Old processes

Before the current version of the data importer, there were two previous versions which worked in different ways.

v2¶

Version 2, held in a private repository, is very similar to the current version but with a few key differences.

Records are read from the exports and entered in their entirety into MongoDB. This is where they are versioned.

After all the records are updated in MongoDB, a linking step runs where we follow the relationship links between tables and add some additional version metadata to make indexing faster.

Then there is then an indexing step which retrieves the records from MongoDB, transform them into their presentation on the Portal, and adds them to ElasticSearch.

This whole process worked ok, but has a few downsides which are explained next and inform why there is now a version 3 of this importer.

The EMu Data in MongoDB is Non-Standard¶

For all non-EMu data in MongoDB, the index step simply takes the data out of MongoDB and pushes it up to Elasticsearch. No transformations are required, it's already in the right form.

For the EMu data, there are transformations required between MongoDB and Elasticsearch. This means that the EMu data has to be handled specially which is a bit weird. If MongoDB is the base source for all the record data in the Data Portal, then why is there non-base record data in there? It's not right and makes things confusing.

There's So Much Data¶

Keeping the full data and diffs of every record in the EMu export is a really large amount of data to store.
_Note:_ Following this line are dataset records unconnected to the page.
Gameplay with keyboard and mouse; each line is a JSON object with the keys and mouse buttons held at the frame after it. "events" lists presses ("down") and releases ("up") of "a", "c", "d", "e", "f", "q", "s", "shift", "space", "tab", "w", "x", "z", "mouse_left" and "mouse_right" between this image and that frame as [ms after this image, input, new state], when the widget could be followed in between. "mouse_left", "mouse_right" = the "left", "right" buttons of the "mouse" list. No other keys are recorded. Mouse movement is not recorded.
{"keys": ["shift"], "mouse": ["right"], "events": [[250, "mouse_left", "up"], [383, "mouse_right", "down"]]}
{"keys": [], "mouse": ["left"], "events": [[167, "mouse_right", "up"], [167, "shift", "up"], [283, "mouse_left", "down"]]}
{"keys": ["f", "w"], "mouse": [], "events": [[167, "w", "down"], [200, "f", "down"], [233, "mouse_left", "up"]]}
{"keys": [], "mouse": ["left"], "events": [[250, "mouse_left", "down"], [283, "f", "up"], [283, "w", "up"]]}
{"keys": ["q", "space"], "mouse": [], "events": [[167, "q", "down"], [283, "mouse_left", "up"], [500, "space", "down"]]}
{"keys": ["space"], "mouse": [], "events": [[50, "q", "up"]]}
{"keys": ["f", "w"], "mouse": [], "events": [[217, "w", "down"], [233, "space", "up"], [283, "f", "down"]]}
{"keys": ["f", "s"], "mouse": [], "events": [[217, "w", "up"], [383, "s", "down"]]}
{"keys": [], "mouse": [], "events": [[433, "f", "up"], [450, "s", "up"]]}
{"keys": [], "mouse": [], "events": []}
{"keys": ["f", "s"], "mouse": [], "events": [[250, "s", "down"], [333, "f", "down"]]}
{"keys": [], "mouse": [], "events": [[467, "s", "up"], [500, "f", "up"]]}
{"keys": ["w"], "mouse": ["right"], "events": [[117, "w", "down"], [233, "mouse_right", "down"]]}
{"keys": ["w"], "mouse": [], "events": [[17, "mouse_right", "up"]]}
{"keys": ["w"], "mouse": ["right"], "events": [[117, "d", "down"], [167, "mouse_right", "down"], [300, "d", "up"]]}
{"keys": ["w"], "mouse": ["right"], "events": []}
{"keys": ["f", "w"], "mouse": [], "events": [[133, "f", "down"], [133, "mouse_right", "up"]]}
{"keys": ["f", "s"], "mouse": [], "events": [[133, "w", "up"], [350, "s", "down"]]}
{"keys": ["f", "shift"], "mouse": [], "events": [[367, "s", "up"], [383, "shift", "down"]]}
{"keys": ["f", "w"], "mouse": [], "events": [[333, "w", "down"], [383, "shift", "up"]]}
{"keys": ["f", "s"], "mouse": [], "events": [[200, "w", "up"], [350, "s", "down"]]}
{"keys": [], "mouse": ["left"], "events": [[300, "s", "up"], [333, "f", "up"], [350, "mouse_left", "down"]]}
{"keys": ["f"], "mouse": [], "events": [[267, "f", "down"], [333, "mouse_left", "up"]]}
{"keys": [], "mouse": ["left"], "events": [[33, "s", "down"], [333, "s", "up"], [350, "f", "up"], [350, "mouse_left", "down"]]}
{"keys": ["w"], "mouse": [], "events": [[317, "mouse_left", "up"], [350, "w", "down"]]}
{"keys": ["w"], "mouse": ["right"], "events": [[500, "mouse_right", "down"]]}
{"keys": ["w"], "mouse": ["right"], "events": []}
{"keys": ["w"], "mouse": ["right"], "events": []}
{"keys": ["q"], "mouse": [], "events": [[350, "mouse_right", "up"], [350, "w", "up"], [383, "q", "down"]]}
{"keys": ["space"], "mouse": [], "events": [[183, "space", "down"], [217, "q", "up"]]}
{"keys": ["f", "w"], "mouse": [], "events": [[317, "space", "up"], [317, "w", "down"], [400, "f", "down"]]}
This causes performance issues that will only get worse over time.

The Code is Hard to Manage¶

A goal of the current data importer code is the complete recreation of the whole version history of the records on the Data Portal that come from the EMu exports at any time.

This means the presentation (i.e. the transformation from the full EMu record to the record seen on the Portal) of the records must stay constant at the time the version was published which makes writing and maintaining the code to do this harder. Bugs have to stay unless critical, for example, if there's a bug where a field was mistyped and the data was published like that on the Portal, it has to stay in the code even if we fix it in a newer version. Changes to the presentation of the data have to be given a start and end version which then must be released on a planned schedule, not just as and when.

Basically, it's a pain in the arse and I'm not sure why I convinced myself that this was necessary when I originally implemented the new versioned backend. There are benefits but the downsides are massive.

v1¶

The first version of the importer is contained in the history of this repository. It used PostgreSQL and Solr to store the data, along with a hack to CKAN's datastore extension to make use of Solr for searches on the specimen/index lot/artefact resources.

This process was simple but pretty slow, and the transformation from PostgreSQL to Solr was accomplished using an SQL select statement. Again, this was simple and very manageable, but limited in terms of functionality.